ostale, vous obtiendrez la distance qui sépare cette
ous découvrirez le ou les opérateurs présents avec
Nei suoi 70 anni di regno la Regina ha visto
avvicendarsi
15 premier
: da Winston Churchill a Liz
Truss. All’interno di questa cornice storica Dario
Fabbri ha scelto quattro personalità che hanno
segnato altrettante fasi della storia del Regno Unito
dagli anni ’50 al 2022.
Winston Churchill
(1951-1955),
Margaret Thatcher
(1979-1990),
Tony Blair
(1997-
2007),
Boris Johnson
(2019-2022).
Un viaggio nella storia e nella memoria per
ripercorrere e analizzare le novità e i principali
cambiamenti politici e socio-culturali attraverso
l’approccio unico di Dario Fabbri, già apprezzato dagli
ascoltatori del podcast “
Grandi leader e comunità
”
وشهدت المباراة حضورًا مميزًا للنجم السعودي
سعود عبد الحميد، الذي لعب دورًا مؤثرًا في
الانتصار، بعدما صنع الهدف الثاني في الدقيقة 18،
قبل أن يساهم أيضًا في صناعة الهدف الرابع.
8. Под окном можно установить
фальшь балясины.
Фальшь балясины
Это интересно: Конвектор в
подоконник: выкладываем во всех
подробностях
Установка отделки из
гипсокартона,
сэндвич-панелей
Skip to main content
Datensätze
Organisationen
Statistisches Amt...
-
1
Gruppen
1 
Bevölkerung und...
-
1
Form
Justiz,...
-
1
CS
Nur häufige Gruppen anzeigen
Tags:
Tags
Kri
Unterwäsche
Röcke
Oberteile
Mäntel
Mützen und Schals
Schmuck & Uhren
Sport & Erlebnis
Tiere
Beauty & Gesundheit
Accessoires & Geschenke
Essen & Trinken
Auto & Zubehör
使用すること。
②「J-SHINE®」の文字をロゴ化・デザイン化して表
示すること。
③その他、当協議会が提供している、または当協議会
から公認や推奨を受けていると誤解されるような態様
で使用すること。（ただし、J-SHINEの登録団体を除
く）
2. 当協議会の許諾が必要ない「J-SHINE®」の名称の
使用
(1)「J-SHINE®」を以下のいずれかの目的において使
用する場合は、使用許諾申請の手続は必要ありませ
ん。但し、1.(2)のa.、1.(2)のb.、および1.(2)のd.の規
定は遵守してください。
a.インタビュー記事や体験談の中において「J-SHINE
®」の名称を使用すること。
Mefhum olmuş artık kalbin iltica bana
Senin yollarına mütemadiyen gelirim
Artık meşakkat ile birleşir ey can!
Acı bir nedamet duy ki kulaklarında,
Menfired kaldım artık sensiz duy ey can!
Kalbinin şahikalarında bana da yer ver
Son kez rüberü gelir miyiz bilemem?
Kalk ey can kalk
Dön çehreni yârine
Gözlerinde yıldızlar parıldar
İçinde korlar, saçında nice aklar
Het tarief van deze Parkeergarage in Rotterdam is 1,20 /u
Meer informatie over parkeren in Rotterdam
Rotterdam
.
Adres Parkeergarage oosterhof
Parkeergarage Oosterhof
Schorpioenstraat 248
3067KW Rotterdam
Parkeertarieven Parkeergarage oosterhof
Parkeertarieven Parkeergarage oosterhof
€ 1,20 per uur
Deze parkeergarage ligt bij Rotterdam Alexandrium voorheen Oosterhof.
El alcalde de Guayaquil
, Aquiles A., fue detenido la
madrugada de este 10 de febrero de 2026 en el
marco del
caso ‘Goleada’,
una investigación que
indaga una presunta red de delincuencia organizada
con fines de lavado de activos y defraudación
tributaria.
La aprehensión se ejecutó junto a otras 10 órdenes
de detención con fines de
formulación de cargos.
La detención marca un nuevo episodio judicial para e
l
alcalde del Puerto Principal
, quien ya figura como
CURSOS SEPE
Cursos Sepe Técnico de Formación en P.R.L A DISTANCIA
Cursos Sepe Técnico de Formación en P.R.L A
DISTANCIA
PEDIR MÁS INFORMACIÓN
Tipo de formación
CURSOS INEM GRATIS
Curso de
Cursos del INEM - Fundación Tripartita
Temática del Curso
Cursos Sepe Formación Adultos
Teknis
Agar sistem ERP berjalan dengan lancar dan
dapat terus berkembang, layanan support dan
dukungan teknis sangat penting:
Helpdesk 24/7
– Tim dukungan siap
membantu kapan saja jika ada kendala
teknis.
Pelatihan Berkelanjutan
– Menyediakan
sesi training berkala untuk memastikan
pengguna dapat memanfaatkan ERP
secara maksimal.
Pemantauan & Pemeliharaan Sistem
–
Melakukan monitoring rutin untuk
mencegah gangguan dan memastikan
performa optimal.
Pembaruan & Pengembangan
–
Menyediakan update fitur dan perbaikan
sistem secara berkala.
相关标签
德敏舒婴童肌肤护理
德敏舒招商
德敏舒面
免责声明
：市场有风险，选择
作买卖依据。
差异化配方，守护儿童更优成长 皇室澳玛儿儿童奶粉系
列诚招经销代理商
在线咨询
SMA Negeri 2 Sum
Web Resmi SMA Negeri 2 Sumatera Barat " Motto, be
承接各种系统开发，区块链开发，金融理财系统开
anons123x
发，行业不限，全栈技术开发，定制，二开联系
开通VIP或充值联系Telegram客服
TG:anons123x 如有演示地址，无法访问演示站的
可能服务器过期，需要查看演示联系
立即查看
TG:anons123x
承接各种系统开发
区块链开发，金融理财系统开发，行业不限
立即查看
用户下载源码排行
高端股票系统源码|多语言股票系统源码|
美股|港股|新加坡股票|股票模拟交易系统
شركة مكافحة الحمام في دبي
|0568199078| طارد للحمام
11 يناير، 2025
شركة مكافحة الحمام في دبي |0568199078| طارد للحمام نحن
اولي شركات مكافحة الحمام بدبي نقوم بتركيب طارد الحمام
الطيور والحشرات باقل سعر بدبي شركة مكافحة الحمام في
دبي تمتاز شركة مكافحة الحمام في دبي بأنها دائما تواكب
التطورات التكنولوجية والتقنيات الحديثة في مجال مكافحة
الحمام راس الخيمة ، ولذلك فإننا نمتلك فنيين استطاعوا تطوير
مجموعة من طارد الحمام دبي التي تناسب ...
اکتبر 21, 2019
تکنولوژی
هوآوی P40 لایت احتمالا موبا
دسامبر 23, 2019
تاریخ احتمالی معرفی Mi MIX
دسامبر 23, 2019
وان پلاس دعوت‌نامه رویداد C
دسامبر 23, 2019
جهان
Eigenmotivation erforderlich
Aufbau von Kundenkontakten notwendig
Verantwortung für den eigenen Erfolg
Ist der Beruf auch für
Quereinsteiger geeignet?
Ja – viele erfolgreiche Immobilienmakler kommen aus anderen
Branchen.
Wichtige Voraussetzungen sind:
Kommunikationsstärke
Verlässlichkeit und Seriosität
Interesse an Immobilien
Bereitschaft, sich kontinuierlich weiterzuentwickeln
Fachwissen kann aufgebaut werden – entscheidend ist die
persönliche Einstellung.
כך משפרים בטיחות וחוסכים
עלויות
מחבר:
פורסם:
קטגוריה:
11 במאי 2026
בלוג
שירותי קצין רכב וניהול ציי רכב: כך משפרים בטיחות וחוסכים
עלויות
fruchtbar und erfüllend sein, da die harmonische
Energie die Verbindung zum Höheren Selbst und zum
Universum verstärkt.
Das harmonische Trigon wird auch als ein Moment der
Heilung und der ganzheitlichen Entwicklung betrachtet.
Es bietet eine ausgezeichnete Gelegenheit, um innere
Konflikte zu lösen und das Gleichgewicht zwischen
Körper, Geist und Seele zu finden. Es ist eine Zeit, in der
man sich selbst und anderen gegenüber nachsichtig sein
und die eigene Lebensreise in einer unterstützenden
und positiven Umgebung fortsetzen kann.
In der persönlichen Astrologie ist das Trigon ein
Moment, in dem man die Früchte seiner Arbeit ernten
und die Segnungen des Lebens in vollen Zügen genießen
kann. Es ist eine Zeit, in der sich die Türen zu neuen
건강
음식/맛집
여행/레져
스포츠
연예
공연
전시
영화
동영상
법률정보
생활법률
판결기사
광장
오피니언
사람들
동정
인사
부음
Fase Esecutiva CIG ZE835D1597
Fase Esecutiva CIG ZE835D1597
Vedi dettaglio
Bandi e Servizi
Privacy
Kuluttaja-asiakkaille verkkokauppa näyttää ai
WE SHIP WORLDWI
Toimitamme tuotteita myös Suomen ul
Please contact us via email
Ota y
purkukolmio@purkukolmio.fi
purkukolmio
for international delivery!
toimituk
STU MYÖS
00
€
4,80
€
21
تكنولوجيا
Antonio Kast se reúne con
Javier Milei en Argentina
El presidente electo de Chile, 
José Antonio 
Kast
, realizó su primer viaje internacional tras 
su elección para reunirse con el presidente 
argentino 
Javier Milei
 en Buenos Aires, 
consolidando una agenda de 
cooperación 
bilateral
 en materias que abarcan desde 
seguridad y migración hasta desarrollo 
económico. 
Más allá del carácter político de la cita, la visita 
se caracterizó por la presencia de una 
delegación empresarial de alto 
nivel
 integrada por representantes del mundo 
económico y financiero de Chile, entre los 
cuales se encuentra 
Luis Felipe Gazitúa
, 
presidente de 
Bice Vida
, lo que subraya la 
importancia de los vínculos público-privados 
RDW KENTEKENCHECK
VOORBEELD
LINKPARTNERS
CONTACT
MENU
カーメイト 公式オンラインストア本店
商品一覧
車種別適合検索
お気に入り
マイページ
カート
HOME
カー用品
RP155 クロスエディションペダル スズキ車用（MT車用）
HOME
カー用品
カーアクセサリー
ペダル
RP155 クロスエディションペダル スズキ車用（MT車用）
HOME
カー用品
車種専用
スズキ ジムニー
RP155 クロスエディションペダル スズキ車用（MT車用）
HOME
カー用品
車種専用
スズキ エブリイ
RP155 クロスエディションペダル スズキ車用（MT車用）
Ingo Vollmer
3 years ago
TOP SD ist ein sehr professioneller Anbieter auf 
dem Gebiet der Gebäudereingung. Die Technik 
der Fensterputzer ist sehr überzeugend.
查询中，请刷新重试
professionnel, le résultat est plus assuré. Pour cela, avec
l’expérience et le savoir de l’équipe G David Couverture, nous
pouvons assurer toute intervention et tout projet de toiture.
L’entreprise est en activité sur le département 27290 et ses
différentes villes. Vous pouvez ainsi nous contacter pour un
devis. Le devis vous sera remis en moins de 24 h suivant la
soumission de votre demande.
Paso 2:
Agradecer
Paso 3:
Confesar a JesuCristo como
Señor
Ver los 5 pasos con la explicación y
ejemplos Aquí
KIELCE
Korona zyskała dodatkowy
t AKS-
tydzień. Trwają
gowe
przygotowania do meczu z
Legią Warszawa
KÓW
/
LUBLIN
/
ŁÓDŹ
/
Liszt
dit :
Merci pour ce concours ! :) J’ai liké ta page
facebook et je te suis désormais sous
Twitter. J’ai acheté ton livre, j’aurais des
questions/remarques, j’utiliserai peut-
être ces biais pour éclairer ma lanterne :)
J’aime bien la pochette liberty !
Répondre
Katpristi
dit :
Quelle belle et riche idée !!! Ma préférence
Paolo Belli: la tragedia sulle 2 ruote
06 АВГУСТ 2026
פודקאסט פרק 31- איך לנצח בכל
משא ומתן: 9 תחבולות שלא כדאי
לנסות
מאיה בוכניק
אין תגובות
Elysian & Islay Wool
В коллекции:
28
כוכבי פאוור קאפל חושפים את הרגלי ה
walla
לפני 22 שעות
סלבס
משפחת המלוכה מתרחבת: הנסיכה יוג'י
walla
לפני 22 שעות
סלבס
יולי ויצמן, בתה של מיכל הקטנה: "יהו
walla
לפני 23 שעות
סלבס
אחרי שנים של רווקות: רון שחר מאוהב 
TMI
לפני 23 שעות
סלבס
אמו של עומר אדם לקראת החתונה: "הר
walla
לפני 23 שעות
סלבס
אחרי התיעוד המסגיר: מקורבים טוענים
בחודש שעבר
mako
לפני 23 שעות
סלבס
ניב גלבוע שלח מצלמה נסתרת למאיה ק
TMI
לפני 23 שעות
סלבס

=-=-=

Description of the task>
Go back to the listing above. Copy word for word the lines from the one with "фальшь балясины." through the one with "Schorpioenstraat 248", and nothing more.

Exercise response>
фальшь балясины.
Фальшь балясины
Это интересно: Конвектор в
подоконник: выкладываем во всех
подробностях
Установка отделки из
гипсокартона,
сэндвич-панелей
Skip to main content
Datensätze
Organisationen
Statistisches Amt...
-
1
Gruppen
1 
Bevölkerung und...
-
1
Form
Justiz,...
-
1
CS
Nur häufige Gruppen anzeigen
Tags:
Tags
Kri
Unterwäsche
Röcke
Oberteile
Mäntel
Mützen und Schals
Schmuck & Uhren
Sport & Erlebnis
Tiere
Beauty & Gesundheit
Accessoires & Geschenke
Essen & Trinken
Auto & Zubehör
使用すること。
②「J-SHINE®」の文字をロゴ化・デザイン化して表
示すること。
③その他、当協議会が提供している、または当協議会
から公認や推奨を受けていると誤解されるような態様
で使用すること。（ただし、J-SHINEの登録団体を除
く）
2. 当協議会の許諾が必要ない「J-SHINE®」の名称の
使用
(1)「J-SHINE®」を以下のいずれかの目的において使
用する場合は、使用許諾申請の手続は必要ありませ
ん。但し、1.(2)のa.、1.(2)のb.、および1.(2)のd.の規
定は遵守してください。
a.インタビュー記事や体験談の中において「J-SHINE
®」の名称を使用すること。
Mefhum olmuş artık kalbin iltica bana
Senin yollarına mütemadiyen gelirim
Artık meşakkat ile birleşir ey can!
Acı bir nedamet duy ki kulaklarında,
Menfired kaldım artık sensiz duy ey can!
Kalbinin şahikalarında bana da yer ver
Son kez rüberü gelir miyiz bilemem?
Kalk ey can kalk
Dön çehreni yârine
Gözlerinde yıldızlar parıldar
İçinde korlar, saçında nice aklar
Het tarief van deze Parkeergarage in Rotterdam is 1,20 /u
Meer informatie over parkeren in Rotterdam
Rotterdam
.
Adres Parkeergarage oosterhof
Parkeergarage Oosterhof
Schorpioenstraat 248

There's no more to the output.